I also think "batteries included" makes a huge difference as far as treating existing modules as part of the toolset that you're *obliged* to understand and not get all NIH about...
(ps. you can probably guess that I picked this up from PlanetPython, even though you've tried to be more generic in your arguments :-)
skierpage on 06/16/2008 4:45 p.m. #
In Perl, what's the problem? You realize you need to do something, you go to cpan.org, you search, you find promising modules, you read their online documentation and browse the code (that part should be better), you get a good feeling for the best module, you install it using the CPAN module, `make test`, and try it out. Done.
(/me surfs...) Seems there isn't an exact equivalent for Python.

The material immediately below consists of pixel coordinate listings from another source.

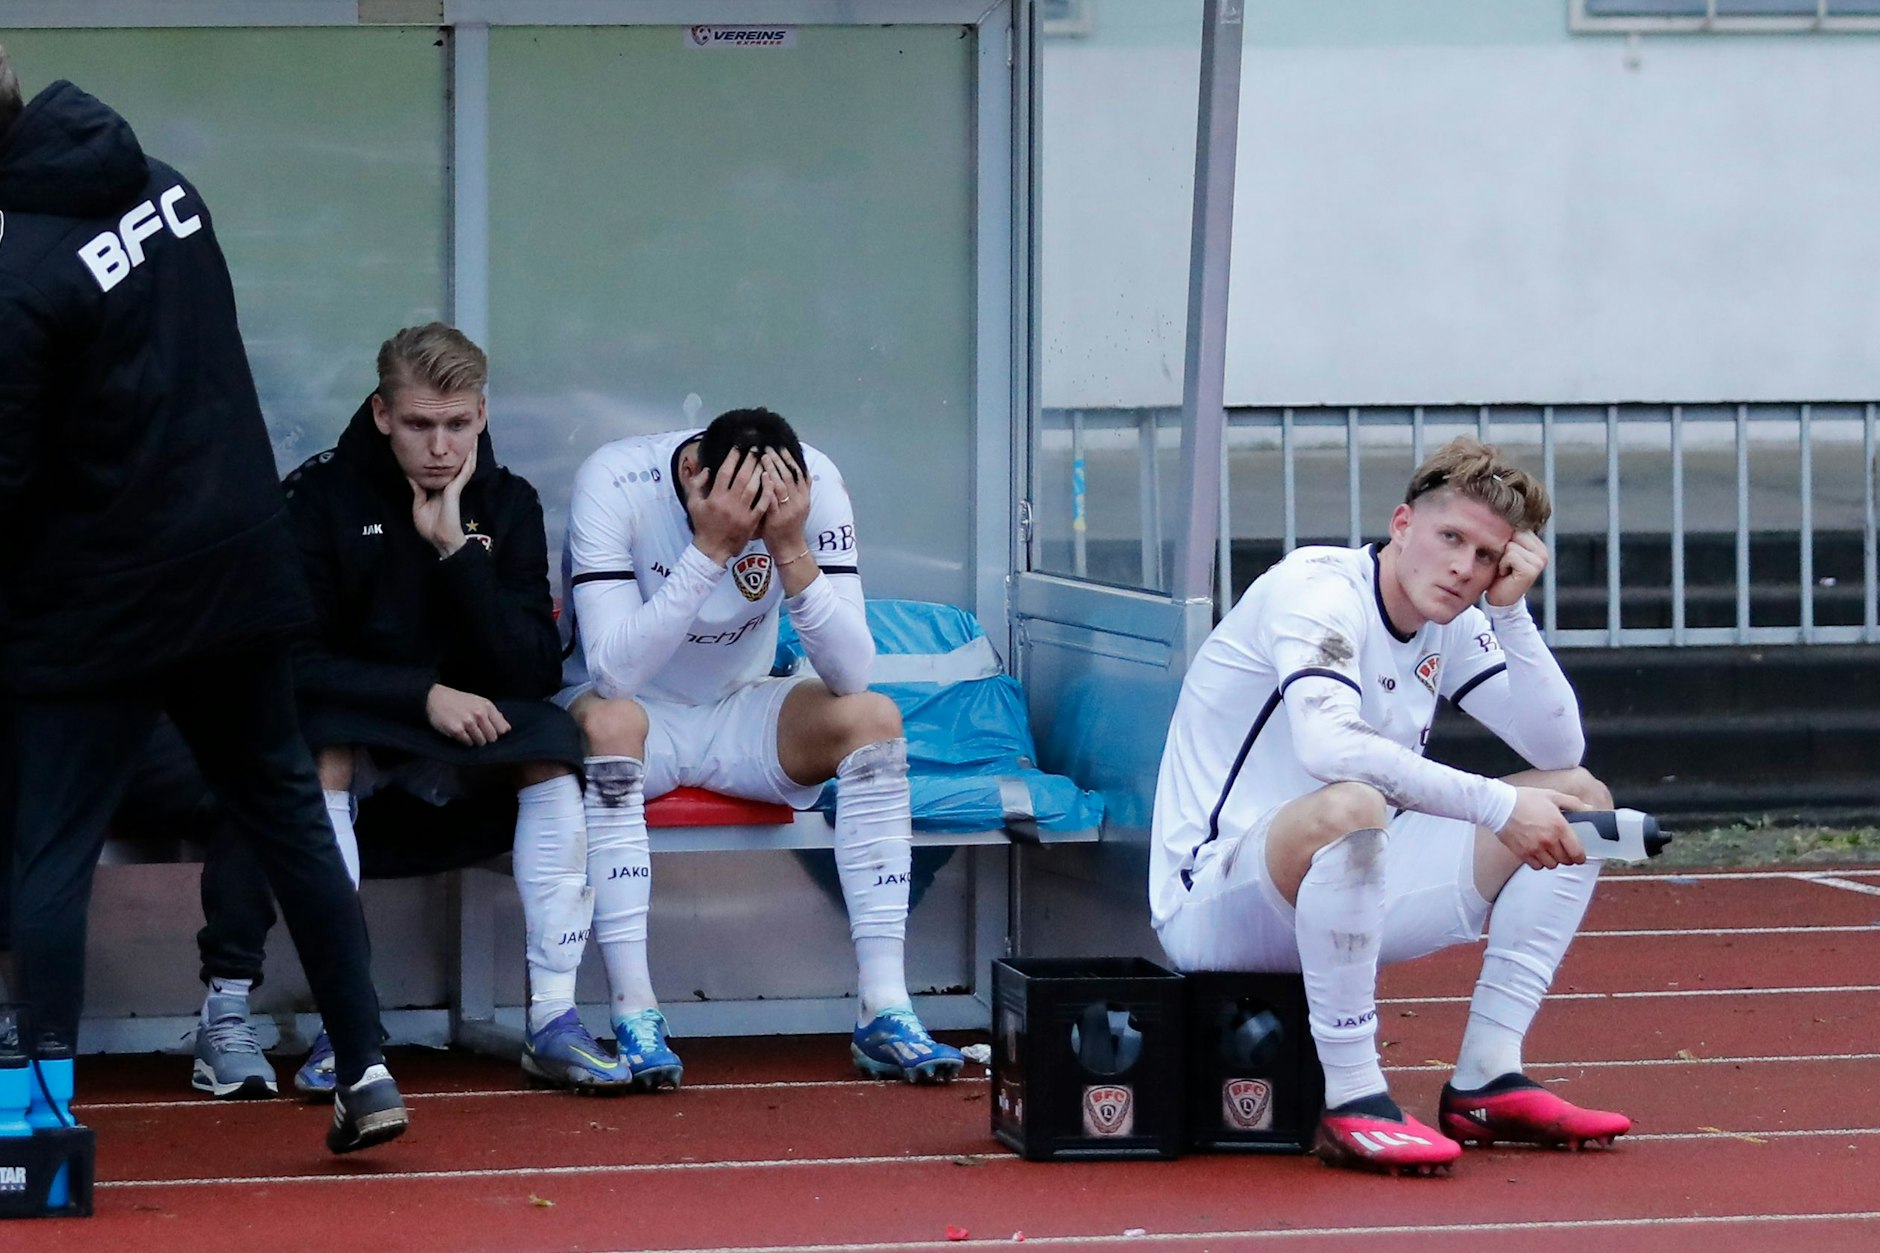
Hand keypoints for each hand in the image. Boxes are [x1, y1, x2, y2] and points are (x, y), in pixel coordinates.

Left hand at [410, 441, 476, 557]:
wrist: (440, 540)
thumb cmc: (431, 527)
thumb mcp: (419, 504)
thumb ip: (417, 489)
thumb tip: (411, 475)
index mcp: (442, 490)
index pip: (444, 470)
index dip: (446, 458)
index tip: (445, 445)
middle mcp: (450, 486)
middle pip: (458, 464)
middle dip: (462, 450)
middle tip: (463, 434)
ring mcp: (455, 487)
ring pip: (465, 464)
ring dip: (470, 450)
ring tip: (473, 435)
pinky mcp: (456, 489)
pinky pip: (465, 470)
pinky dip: (469, 458)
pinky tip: (472, 447)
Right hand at [425, 684, 509, 746]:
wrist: (435, 698)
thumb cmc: (459, 701)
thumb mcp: (479, 702)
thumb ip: (494, 715)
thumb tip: (507, 730)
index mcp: (487, 706)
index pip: (503, 729)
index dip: (497, 733)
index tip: (490, 732)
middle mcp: (479, 713)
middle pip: (493, 738)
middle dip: (486, 738)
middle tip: (476, 732)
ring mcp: (468, 722)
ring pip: (481, 742)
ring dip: (475, 740)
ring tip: (467, 732)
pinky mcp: (456, 730)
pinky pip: (468, 744)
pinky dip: (465, 742)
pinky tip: (460, 734)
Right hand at [685, 448, 768, 565]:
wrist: (712, 549)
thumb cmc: (702, 525)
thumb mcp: (693, 504)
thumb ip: (696, 485)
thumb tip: (707, 469)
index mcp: (715, 497)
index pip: (725, 472)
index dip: (732, 458)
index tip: (738, 447)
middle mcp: (729, 503)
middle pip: (741, 477)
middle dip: (749, 461)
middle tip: (756, 449)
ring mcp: (742, 512)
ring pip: (753, 488)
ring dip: (759, 472)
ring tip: (764, 461)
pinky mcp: (751, 521)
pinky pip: (762, 504)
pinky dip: (767, 492)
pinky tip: (771, 481)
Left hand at [756, 447, 809, 553]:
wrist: (790, 549)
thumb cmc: (791, 527)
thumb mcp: (800, 507)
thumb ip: (799, 490)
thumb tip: (801, 472)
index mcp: (804, 497)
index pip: (799, 472)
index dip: (790, 459)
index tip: (781, 446)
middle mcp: (799, 501)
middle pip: (790, 475)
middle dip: (779, 459)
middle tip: (768, 447)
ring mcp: (788, 509)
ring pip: (782, 484)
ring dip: (773, 468)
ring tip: (763, 456)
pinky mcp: (777, 518)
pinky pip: (773, 499)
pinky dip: (768, 486)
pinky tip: (763, 476)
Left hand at [1485, 530, 1547, 607]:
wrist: (1500, 600)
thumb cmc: (1499, 574)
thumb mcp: (1505, 551)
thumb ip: (1508, 536)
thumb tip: (1500, 514)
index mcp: (1538, 545)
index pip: (1517, 527)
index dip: (1503, 540)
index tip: (1505, 556)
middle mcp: (1543, 551)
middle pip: (1513, 533)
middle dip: (1503, 548)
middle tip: (1505, 564)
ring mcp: (1539, 561)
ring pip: (1510, 545)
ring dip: (1502, 558)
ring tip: (1506, 569)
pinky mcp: (1532, 569)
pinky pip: (1510, 555)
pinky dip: (1502, 564)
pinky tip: (1506, 574)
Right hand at [1495, 786, 1587, 870]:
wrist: (1499, 805)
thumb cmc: (1525, 799)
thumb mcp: (1552, 796)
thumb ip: (1574, 804)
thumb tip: (1590, 809)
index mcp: (1559, 826)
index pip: (1577, 852)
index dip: (1580, 857)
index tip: (1579, 855)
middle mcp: (1549, 840)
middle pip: (1565, 860)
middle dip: (1567, 857)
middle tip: (1564, 850)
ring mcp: (1535, 848)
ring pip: (1552, 865)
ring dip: (1553, 860)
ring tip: (1549, 851)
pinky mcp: (1523, 853)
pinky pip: (1537, 866)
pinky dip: (1539, 862)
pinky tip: (1538, 853)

RubyForge.org seems just a directory of links to other Web sites — the module browser needs to force every project to conform for documentation, tests, etc. It seems Perl still has the best "code library" system.
Your idea to integrate tests and bug reports and samples with doc is great. Users shouldn't have to join a project as a committer to contribute these. The doc on php.net has a feedback system where users contribute sample code, but it's a copy 'n' paste mess. Bugzilla's comments and attachments on bugs are a good organizing metaphor but it's standalone, it's not tied to browsing the project's source code and documentation. I think what's needed is a URI scheme for the tests, bug reports, and samples to refer to source code files/functions/lines, and then the source code and doc browser should notice these links from tests, bug reports and samples and display backlinks to them. Dude, make it so! 8-)
If you're talking about the overall framework rather than reusing specific modules: a) your language should encourage/impose a lot of framework, b) Ruby on Rails shows a buzzword-worthy framework can become a powerful standard, c) most frameworks are easier to write than comprehend. For frameworks, your second kind of documentation helps, your first is a pipe dream. Either there's insufficient documentation or so much it's easier to read the code. Evaluating which framework to use is perhaps the hardest job of a system architect.